Tables benötigen weit mehr Erde beim bauen und sind deswegen weniger verbreitet als Doubles.
Anfänger fühlen sich aber auf Tables sicher und wohl, da man immer noch drüber rollen kann, falls man Angst vor dem Sprung hat. Ebenso kann mit Tables "gespielt" werden, indem man z.B. rückwärts auf der Fläche landet und sich dann nochmal umdreht um vorwärts in die Landung zu fahren.
 Beispiel Table

2.) Doubles
Der Double oder auch einfach nur "Dirt" besteht aus einem Absprunghügel und einer Landung. Mit ihnen schafft man es, ohne allzu großen Materialaufwand große Sprünge zu bauen. Wenn man mehrere Sprünge direkt hintereinander stellt, werden sie als Line bezeichnet. Es gibt Doubles in allen Größenordnungen - von unter einem Meter bis zu über zehn Metern Distanz.
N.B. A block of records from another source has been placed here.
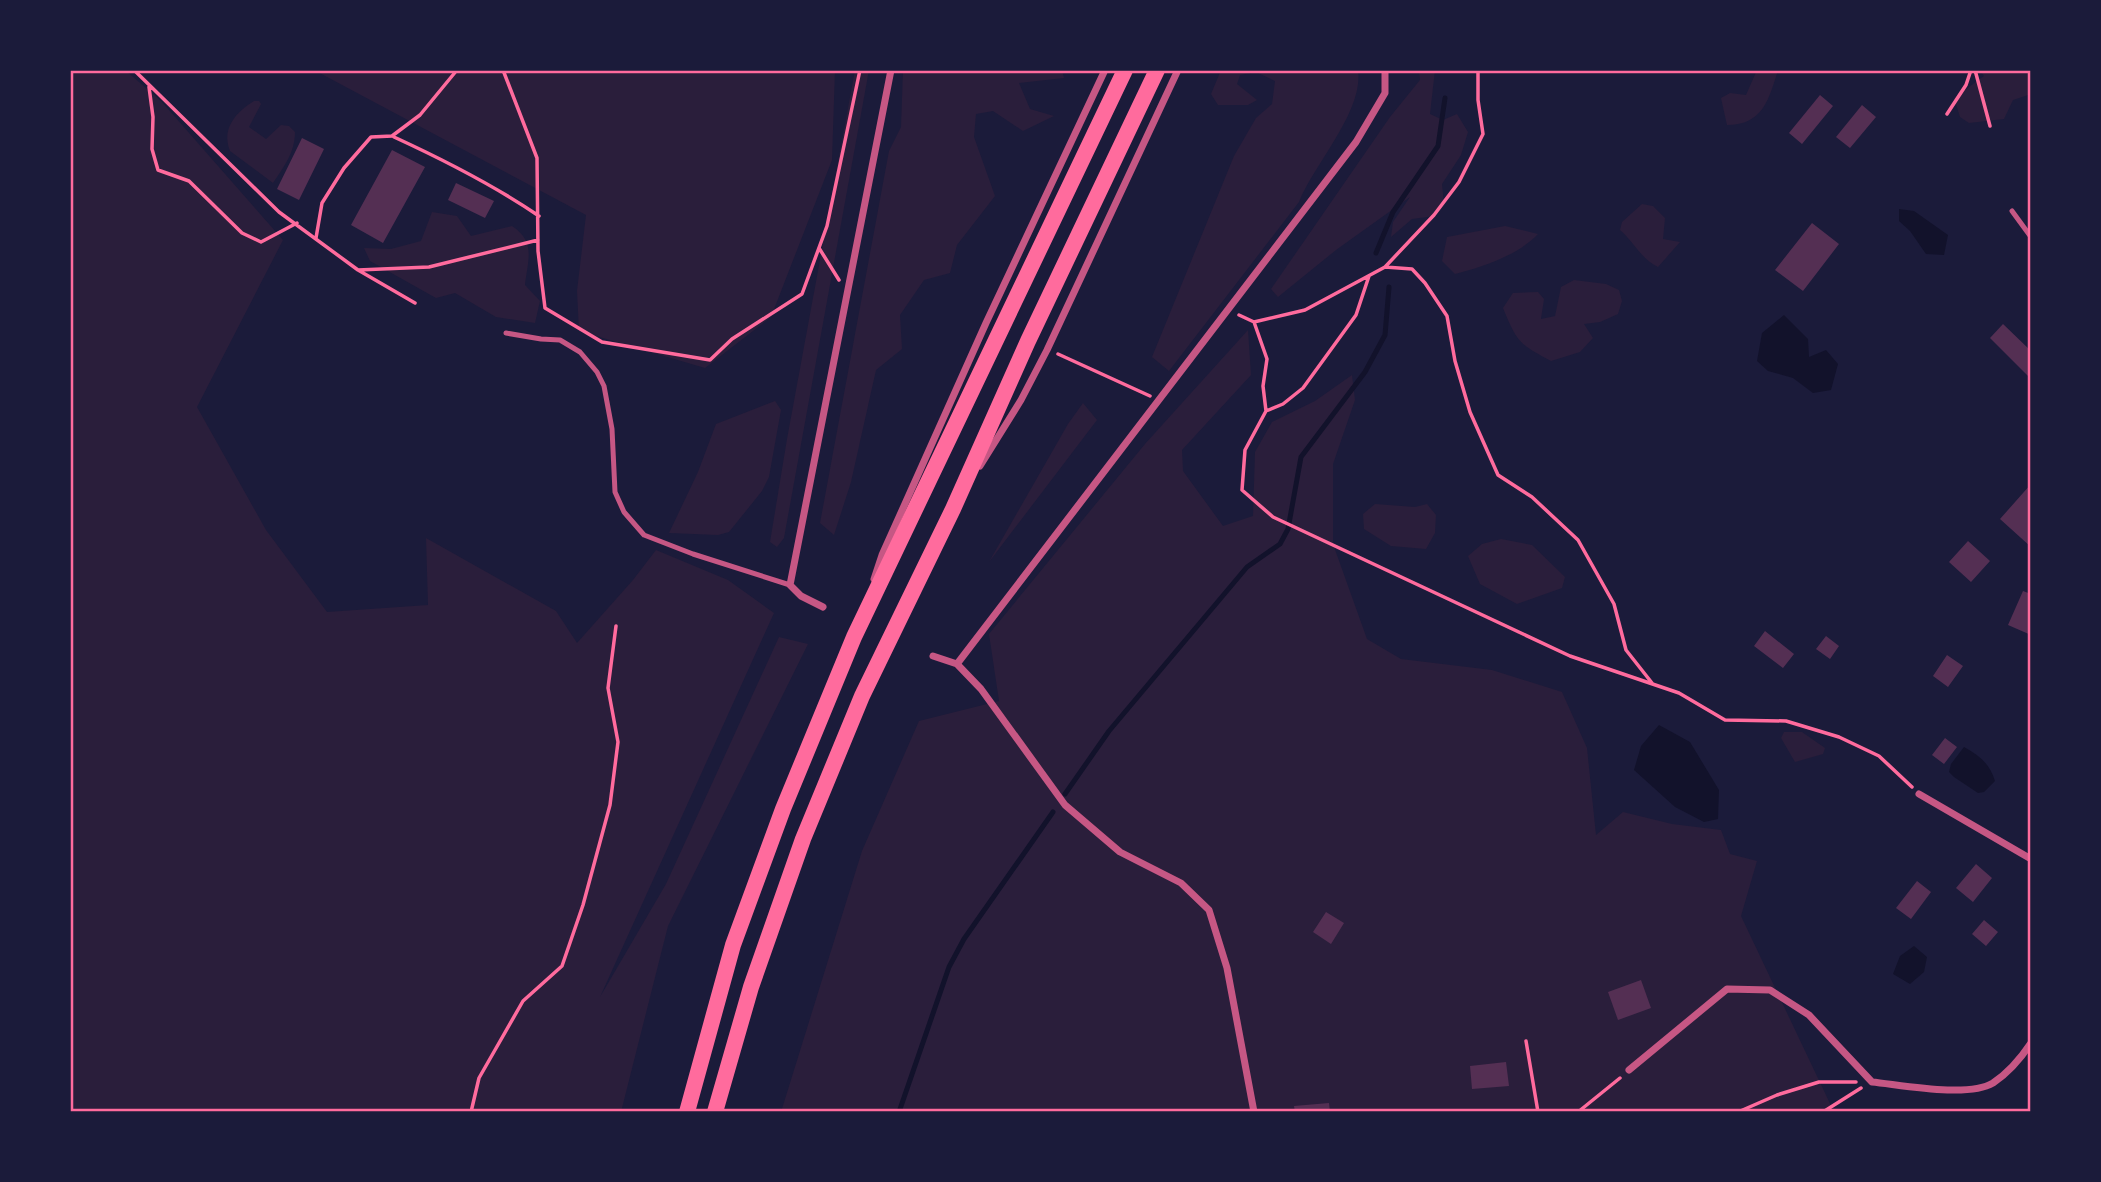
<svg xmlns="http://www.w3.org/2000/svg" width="2101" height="1182" font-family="'DM Sans',sans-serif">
<rect width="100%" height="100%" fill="#1b1b3a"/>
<path fill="#2a1e3b" d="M70 70H125L161 101 283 240 197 407 266 530 327 612 428 605 426 538 556 611 577 643 633 580 656 550 728 580 774 613 600 997 666 884 779 637 808 644 668 926 621 1112H70Z
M314 70H835L832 160 771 317 705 368 579 331 577 291 586 215Z
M855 70H869L784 538 777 547 770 542 787 439Z
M903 70H1062L1064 78 1019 83 1030 109 1054 116 1023 131 993 111 976 114 974 137 995 196 957 245 950 273 924 280 900 315 902 349 876 370 851 482 834 535 820 523 889 151 901 127Z
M1221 70H1358C1364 111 1314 164 1299 202L1169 371 1152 357 1234 156 1256 118 1272 104 1275 81 1256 72 1240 75 1237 84 1257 100 1248 105H1218L1211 94Z
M1419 70H1435L1430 114 1443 120 1457 114 1468 132 1461 155 1442 184 1444 204 1435 216 1412 219 1391 237 1393 222 1410 197 1336 250 1278 297 1271 289 1390 117 1420 80Z
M1757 70H1778C1769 99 1763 125 1727 125L1721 98 1730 93 1746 95Z
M1980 70H2031V94L2013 100 2004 119 1969 123 1960 117 1954 98 1984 76Z
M254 101H259L261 104 249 127 266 139 281 125 289 126 295 132C295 152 284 167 273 183L230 151C221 129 236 112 254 101Z
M1642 204 1653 206 1665 218 1663 239 1680 242 1658 267C1641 259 1634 242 1620 230L1622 222Z
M432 212 457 216 471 236 512 226C536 242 528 259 525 285L540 301 535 323 496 317 455 293 436 298 370 261 364 248 391 249 421 241Z
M1505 226 1538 234C1518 255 1483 267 1455 274L1442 261 1447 237Z
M1574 280 1606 284 1619 290 1622 301 1618 314 1600 322 1584 324 1593 338 1580 352 1551 361C1519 344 1517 342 1503 308L1513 293 1538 292 1544 299 1541 319 1555 316 1561 287Z
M1248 330 1251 375 1182 450 1183 471 1223 526 1253 516 1255 452 1272 422 1315 401 1352 375 1355 400 1333 464V544L1367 639 1401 659 1492 670 1562 692 1587 748 1596 835 1623 812 1672 824 1721 830 1730 854 1757 861 1741 916 1834 1112H781L862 851 919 721 999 701 989 634 1145 444Z
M775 401 781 410 769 477 762 491 729 532 718 535 669 533 698 472 716 424Z
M1083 403 1097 420 989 562 1068 424Z
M1375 504 1415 507 1427 504 1436 515 1435 533 1426 549 1391 546 1364 529 1363 514Z
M1501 539 1532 545 1565 577 1562 588 1517 604 1480 584 1468 556 1482 544Z
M1784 732H1802L1825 748 1823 754 1795 762 1781 738Z"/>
<path fill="#12122b" d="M1899 209 1914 211 1948 235 1944 255 1926 254 1910 231 1899 221Z
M1784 315 1808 339 1809 357 1826 350 1838 364 1831 390 1813 393 1793 378 1768 371 1757 361 1762 333Z
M1659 725 1690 742 1719 790 1718 819 1704 822 1675 807 1634 770 1641 746Z
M1964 747C1979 755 1990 764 1995 781L1984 792 1978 793 1954 777 1949 772 1951 764Z
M1914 946 1927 957 1924 972 1910 984 1893 974 1900 956Z"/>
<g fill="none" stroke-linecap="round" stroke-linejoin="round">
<path stroke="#12122b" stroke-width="5" d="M1376 253 1393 212 1438 146 1445 98
M1065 794 1109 731 1247 567 1280 544 1288 529 1301 457 1365 372 1385 335 1389 287
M899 1112 949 967 964 939 1053 812"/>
</g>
<path fill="#542f53" d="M1820 95 1833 106 1802 144 1789 133Z
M1862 105 1876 117 1850 148 1836 137Z
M302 138 324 149 299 200 277 189Z
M392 150 425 167 383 243 351 225Z
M456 183 494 201 485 218 448 200Z
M1812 223 1839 244 1803 291 1775 270Z
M2003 324 2031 351V379L1990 338Z
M2031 484V547L2000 519Z
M1968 541 1990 561 1971 582 1949 562Z
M2023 591 2031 594V635L2008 625Z
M1765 631 1794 654 1783 668 1754 646Z
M1826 636 1839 646 1830 659 1816 649Z
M1947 655 1963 666 1948 687 1933 676Z
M1945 738 1957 747 1944 764 1932 755Z
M1976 864 1992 878 1973 902 1956 888Z
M1917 881 1931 892 1911 919 1896 908Z
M1326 912 1344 923 1331 944 1313 932Z
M1984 920 1998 932 1986 946 1972 934Z
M1641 980 1651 1008 1618 1020 1608 992Z
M1506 1062 1509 1086 1472 1089 1470 1066Z
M1329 1103 1330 1112H1295L1294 1106Z"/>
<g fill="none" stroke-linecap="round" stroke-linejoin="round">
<path stroke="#ff6b9d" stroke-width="3.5" d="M134 70 279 212 358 270 415 303
M503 70 537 158 538 251 545 308 602 342 710 360 732 339 802 294 827 226 860 70
M1975 70 1990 126
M149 87 153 117 152 149 158 170 189 181 242 233 261 242 297 223
M1947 114 1966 85 1971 70
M394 137C444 160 492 184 539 216
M316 238 322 203 344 168 371 137 392 136 420 115 457 70
M819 248 839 280
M1385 267 1412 269 1425 283 1447 316 1455 361 1470 412 1498 475 1532 497 1578 540 1614 604 1626 650 1652 683
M358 270 429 267 538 240
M1239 315 1254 322 1305 310 1385 267 1434 215 1459 182 1483 134 1478 100V70
M1254 322 1267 359 1263 386 1266 411 1245 450 1242 490 1273 517 1570 656 1679 693 1725 720 1786 721 1839 737 1879 756 1912 787
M1058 354 1150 396
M1266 411 1283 404 1303 388 1356 315 1369 276
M1526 1041 1538 1112
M471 1112 479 1078 523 1001 562 966 583 905 610 805 618 742 608 688 616 626
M1578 1112 1620 1078
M1738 1112 1777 1095 1819 1082H1856
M1823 1112 1861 1088"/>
<path stroke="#c65784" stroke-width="5" d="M2012 211 2031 237
M506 333 541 339 560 340 580 352 597 372 604 386 612 429 615 492 624 512 644 535 693 554 790 585"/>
<path stroke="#c65784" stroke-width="7" d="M980 466 1021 400 1047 350 1178 70
M874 579 882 555 986 323 1105 70
M823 607 801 596 790 585 891 70
M933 656 957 664 1356 142 1385 93V70
M957 664 981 689 1065 805 1120 852 1181 883 1209 910 1227 968 1254 1112
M1919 794 2031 859
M1629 1070 1727 989 1770 990 1809 1015 1872 1082C1902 1085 1968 1098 1993 1083 2008 1073 2021 1058 2031 1043"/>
<path stroke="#ff6b9d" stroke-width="16" d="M687 1112 733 945 783 809 854 637 1125 70
M715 1112 751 987 803 839 862 696 953 509 1028 341 1157 70"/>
</g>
<rect width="2101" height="1182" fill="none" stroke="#1b1b3a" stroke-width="144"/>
<rect x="72" y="72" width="1957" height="1038" fill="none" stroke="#ff6b9d" stroke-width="2.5"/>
</svg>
Auf unserem BMCC-Vereinsgelände stehen derzeit 3 Doubles mit einem anschließendem Step-Up (siehe nächster Abschnitt). Die Größe liegt bei etwa 4 Metern Distanz zwischen Absprung und Landung.

3.) Step-Ups
Der Step-Up ist eine besondere Form für Dirts. Er besteht genau wie die anderen Sprungtypen aus Absprung, Mittelstück und Landung - aber die Landung ist deutlich höher als der Absprung! Der Absprung ist meist steiler als bei den anderen Bauarten und deswegen wird der Step-Up zum üben als sogenannterTrickjump genutzt. 
Da die Landung höher ist, fällt man in Relation nicht so tief. Das macht die Landung leichter und bei einem Sturz weniger schmerzhaft.